[Selected extract]

Fight the drought with desalination

August 23, 2016
Jordan Cunningham

Jordan Cunningham

By JORDAN CUNNINGHAM

Despite last winter’s modest rainfall, California remains mired in its fifth year of drought. Sixty percent of the state has been categorized by the State Water Resources Control Board as being in “severe” or “extreme” drought. Hardest hit is the Central Coast and Central Valley, much of which is in the worst category of “exceptional” drought.

The San Luis Obispo County Board of Supervisors declared a local drought emergency in March. Many of our communities have adopted mandatory water restrictions of up to 20 percent, and most residents have stepped up to limit their water use. These steps are good and necessary.

But given our climate, there always will be the potential for drought. For the good of our residents and local agricultural economy, we must actively pursue new water sources to expand our water supply locally.

Fortunately, we have the technology and opportunity to solve many of our water supply problems through expansion of desalination technology for a stable and drought proof water supply.

It is ironic that we live next to the largest body of water on Earth, but we find ourselves like the Ancient Mariner who complained, “Water, water, everywhere/ Nor any drop to drink.”

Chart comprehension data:

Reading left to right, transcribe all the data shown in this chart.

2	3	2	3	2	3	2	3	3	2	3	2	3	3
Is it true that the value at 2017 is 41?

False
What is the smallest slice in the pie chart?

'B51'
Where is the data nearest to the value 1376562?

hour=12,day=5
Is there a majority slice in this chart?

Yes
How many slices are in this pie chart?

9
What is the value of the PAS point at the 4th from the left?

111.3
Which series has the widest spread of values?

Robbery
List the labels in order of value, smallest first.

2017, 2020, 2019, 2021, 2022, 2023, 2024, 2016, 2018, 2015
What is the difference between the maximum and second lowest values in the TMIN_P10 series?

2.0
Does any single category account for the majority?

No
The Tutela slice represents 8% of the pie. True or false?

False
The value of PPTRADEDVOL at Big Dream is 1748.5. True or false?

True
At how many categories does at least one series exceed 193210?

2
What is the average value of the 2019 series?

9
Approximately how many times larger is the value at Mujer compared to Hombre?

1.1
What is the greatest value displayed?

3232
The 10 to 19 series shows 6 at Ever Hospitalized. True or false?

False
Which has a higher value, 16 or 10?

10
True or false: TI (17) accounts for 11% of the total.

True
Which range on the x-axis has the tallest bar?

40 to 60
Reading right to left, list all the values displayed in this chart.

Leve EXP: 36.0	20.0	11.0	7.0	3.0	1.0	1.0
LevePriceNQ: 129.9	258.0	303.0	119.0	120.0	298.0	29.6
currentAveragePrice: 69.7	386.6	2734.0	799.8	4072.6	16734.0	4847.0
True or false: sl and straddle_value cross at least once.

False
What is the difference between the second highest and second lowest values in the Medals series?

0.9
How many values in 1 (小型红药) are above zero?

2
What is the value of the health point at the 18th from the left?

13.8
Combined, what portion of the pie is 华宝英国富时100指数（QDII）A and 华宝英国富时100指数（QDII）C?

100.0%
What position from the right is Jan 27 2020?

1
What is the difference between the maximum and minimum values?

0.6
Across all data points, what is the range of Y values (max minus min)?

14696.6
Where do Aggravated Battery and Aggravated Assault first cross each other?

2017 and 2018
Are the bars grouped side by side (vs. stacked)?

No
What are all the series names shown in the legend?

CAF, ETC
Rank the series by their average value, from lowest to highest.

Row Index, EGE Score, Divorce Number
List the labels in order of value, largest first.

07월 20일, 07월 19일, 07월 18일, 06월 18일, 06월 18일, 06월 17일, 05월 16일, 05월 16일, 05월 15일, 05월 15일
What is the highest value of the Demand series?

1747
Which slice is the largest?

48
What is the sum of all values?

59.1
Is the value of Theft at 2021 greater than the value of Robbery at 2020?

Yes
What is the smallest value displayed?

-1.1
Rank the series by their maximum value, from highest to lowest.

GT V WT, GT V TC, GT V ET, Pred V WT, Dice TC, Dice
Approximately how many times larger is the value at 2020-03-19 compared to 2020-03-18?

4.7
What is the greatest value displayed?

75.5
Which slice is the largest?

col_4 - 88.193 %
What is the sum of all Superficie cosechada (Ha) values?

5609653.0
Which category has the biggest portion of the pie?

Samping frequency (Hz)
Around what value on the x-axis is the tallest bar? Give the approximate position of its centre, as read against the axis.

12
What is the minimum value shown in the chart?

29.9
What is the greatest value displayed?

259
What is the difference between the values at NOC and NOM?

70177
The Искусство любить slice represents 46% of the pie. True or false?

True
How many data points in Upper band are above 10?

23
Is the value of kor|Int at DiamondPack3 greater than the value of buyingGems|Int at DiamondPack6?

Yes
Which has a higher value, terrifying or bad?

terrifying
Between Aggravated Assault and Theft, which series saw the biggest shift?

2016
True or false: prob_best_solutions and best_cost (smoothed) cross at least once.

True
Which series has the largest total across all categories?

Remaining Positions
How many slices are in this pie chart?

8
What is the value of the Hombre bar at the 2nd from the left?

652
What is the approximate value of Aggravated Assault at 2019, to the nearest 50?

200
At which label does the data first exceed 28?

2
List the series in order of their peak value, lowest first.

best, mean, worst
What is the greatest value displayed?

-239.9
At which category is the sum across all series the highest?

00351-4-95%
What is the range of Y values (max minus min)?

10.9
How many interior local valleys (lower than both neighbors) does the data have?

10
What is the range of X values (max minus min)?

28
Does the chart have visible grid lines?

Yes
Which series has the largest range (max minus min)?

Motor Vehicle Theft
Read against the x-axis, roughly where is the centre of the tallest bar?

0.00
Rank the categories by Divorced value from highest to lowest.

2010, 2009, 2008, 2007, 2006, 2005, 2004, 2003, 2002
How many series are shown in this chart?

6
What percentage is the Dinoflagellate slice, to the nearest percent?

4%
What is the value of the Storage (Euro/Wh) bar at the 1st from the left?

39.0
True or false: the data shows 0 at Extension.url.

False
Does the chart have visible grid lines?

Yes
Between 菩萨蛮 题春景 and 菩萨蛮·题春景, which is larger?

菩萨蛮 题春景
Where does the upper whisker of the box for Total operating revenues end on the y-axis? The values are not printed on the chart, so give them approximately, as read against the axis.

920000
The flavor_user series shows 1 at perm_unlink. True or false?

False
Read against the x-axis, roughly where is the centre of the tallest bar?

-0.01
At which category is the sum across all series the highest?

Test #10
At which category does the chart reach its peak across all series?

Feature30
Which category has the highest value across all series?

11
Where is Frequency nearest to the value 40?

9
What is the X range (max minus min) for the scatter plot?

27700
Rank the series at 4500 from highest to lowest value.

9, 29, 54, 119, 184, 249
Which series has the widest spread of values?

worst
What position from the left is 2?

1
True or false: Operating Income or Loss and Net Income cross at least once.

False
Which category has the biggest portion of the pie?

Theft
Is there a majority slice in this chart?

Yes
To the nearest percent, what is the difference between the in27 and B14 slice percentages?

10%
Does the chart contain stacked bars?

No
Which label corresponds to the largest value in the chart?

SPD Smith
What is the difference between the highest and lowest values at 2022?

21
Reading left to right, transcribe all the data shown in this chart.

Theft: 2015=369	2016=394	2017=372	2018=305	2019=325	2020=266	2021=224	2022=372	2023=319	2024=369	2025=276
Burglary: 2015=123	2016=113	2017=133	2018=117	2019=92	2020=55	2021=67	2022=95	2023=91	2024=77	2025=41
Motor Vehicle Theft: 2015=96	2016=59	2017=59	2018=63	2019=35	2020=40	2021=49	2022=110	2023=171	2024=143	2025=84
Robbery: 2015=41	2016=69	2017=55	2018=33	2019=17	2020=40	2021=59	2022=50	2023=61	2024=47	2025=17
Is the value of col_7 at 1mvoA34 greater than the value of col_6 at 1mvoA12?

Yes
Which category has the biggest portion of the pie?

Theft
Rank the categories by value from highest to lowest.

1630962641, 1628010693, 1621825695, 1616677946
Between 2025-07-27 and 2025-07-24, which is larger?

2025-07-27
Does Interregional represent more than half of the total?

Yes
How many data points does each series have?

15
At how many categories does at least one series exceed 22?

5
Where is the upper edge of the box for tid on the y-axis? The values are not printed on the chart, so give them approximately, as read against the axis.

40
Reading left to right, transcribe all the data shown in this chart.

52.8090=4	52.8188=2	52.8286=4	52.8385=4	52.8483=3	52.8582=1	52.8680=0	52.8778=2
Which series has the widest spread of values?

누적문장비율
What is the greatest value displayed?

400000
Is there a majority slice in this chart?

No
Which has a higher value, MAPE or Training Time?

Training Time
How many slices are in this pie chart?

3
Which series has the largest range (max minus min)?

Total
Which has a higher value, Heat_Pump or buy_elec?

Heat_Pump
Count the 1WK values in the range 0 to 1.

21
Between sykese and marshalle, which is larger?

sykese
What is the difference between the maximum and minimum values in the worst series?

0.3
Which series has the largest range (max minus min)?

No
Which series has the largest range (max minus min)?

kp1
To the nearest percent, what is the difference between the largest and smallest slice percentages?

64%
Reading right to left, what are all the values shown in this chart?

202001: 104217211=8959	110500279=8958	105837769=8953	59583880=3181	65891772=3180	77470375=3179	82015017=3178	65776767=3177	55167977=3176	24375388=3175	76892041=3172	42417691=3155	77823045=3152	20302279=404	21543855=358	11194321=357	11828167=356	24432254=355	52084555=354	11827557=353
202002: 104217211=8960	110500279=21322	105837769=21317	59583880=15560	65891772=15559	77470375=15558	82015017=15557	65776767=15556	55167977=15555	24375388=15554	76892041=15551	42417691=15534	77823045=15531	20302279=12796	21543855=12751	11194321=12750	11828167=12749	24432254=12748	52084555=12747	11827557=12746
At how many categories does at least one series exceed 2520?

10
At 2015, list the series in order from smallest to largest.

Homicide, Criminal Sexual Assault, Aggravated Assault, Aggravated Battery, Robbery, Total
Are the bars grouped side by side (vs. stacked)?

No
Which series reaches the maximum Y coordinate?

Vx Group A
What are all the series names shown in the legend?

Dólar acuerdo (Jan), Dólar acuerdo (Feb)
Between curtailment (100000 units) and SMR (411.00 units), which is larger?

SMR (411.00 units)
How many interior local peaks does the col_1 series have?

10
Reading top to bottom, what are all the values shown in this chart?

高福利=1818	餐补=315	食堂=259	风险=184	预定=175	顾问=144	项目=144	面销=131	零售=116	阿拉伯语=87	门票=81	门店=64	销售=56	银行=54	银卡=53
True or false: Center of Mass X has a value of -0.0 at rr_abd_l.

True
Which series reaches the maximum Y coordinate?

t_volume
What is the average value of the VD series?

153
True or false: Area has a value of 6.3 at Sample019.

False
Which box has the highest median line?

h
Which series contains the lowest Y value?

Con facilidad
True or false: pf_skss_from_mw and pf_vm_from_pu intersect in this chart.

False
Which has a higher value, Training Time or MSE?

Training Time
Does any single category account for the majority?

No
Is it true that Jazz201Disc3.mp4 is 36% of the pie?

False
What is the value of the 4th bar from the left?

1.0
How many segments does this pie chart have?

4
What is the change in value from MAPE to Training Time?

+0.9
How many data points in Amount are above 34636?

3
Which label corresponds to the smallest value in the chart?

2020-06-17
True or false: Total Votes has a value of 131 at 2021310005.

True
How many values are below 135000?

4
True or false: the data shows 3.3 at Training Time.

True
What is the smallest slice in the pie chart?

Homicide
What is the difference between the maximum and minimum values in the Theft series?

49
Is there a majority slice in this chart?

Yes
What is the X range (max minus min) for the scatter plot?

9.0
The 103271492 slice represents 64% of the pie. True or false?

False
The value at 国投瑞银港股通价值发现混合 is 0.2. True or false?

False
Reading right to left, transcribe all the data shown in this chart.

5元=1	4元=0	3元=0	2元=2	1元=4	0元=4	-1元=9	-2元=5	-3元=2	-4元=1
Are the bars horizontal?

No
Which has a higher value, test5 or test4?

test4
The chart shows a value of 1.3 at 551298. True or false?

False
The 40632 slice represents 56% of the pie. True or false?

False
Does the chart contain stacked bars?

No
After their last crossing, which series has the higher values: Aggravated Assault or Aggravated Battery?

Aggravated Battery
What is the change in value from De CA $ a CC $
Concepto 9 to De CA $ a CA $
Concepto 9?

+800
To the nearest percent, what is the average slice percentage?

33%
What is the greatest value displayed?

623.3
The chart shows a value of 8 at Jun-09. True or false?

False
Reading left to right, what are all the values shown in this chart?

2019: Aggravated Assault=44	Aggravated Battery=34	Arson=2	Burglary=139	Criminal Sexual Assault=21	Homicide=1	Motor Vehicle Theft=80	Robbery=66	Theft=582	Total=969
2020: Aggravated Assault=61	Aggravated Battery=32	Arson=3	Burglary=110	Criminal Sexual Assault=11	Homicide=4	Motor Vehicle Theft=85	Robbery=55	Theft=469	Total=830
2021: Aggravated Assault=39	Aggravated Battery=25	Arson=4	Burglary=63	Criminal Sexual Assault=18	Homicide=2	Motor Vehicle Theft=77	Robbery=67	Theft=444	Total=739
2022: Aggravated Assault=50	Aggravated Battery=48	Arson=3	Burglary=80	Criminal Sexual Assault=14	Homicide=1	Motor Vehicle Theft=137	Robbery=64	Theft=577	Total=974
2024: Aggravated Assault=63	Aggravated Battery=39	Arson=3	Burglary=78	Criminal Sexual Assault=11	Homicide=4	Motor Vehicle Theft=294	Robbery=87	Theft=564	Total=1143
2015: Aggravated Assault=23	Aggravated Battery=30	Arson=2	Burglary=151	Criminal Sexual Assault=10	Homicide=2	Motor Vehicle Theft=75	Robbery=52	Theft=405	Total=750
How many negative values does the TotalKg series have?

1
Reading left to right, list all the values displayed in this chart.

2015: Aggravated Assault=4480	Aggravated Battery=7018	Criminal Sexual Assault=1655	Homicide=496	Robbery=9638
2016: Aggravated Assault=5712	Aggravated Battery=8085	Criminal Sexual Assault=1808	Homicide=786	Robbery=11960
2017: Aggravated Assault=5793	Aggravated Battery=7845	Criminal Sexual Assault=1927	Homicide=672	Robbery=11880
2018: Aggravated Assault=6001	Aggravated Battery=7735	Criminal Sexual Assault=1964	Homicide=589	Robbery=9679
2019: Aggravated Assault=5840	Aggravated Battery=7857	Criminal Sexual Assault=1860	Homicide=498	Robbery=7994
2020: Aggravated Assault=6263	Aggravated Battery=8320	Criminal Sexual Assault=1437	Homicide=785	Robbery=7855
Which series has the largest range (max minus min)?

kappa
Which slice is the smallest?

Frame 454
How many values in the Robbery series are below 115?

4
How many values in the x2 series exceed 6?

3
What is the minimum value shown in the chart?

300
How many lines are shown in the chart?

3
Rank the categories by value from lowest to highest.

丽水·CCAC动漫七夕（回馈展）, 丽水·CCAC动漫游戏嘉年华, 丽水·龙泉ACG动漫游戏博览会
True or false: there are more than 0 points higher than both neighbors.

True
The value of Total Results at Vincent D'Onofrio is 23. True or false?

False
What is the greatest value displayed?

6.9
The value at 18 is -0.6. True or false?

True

[Instruction 1]
According to the desalination article, why must local communities actively pursue new water sources even though residents have limited their water use? Answer in one to three sentences.
[Instruction 2]
Restate the stretch of the desalination article from "August 23, 2016" through "good and necessary.", substituting "towns" for "communities".
[Instruction 3]
In the desalination article, when did the San Luis Obispo County Board of Supervisors declare a local drought emergency?
This material has no connection to the desalination article.

[Final answer 1]
Given the local climate, the potential for drought will always exist. New sources that expand the local water supply are needed for the good of residents and the local agricultural economy.

[Final answer 2]
August 23, 2016
Jordan Cunningham

Jordan Cunningham

By JORDAN CUNNINGHAM

Despite last winter’s modest rainfall, California remains mired in its fifth year of drought. Sixty percent of the state has been categorized by the State Water Resources Control Board as being in “severe” or “extreme” drought. Hardest hit is the Central Coast and Central Valley, much of which is in the worst category of “exceptional” drought.

The San Luis Obispo County Board of Supervisors declared a local drought emergency in March. Many of our towns have adopted mandatory water restrictions of up to 20 percent, and most residents have stepped up to limit their water use. These steps are good and necessary.

[Final answer 3]
In March.